Soal Bandara Kediri, Menko Luhut: Pemerintah Nggak Ada Niat Macam-macamĀ  - Telusur

Soal Bandara Kediri, Menko Luhut: Pemerintah Nggak Ada Niat Macam-macamĀ 


telusur.co.id  - Menko Bidang Kemaritiman Luhut Binsar Pandjaitan menegaskan, tidak ada niat pemerintah untuk macam-macam kecuali bagi peningkatan kesejahteraan masyarakat dalam pembangunan Bandara Udara Kediri.

Hal itu disampaikan Luhut saat melakukan temu wicara dengan masyarakat yang tinggal di kawasan yang akan dijadikan area Bandara di Kediri, Jawa Timur.

“Proyek ini adalah Proyek Strategis Nasional (PSN), tidak ada pikiran macam-macam, kecuali untuk meningkatkan kesejahteraan masyarakat. Prinsipnya semua harus sama-sama untung. Harga yang kami bayarkan untuk pembebasan tanah pun sudah kami naikkan delapan hingga 10 kali lebih tinggi dari NJOP. Kami tidak akan mencederai rakyat,” kata Luhut, Sabtu (31/8/19).

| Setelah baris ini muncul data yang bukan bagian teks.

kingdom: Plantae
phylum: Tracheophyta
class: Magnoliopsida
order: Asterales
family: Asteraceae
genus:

Dalam dialog dengan penduduk yang tanahnya terkena proyek Bandara, Luhut meyakinkan mereka bahwa selain harga yang dibayarkan sudah sangat layak masyarakat juga bisa mendapat manfaat dari pembangunan proyek ini seperti terbukanya lapangan kerja bagi masyarakat, lalu mereka juga bisa membangun koperasi atau usaha kecil yang bisa menunjang operasi Bandara seperti usaha makanan atau souvenir.

“Bahkan, seperti yang terjadi di Bandara Kulon Progo, ada putra daerahnya yang menjadi awak kabin. Mungkin juga putra-putri Kediri ada yang menjadi awak kabin pesawat atau bahkan menjadi pilotnya,” kata Luhut.

Bandara Kediri akan dibangun dengan landas pacu sepanjang 3,200 meter di atas area seluas 457 hektar. Dalam temu pidatonya Menko Luhut mengatakan, rencananya Bandara ini juga akan menjadi tempat pemberangkatan jemaah Haji sehingga akan dibangun pula fasilitas Asrama Haji yang lokasinya berdekatan dengan Bandara.

Pembangunan Bandara Kediri ini menggunakan skema KPBU, kerja sama PT Gudang Garam sebagai pemilik lahan dengan PT Angkasa Pura I sebagai operator bandara. Pembangunan bandara ini merupakan program tanggung jawab sosial perusahaan atau Corporate Social Responsibility (CSR).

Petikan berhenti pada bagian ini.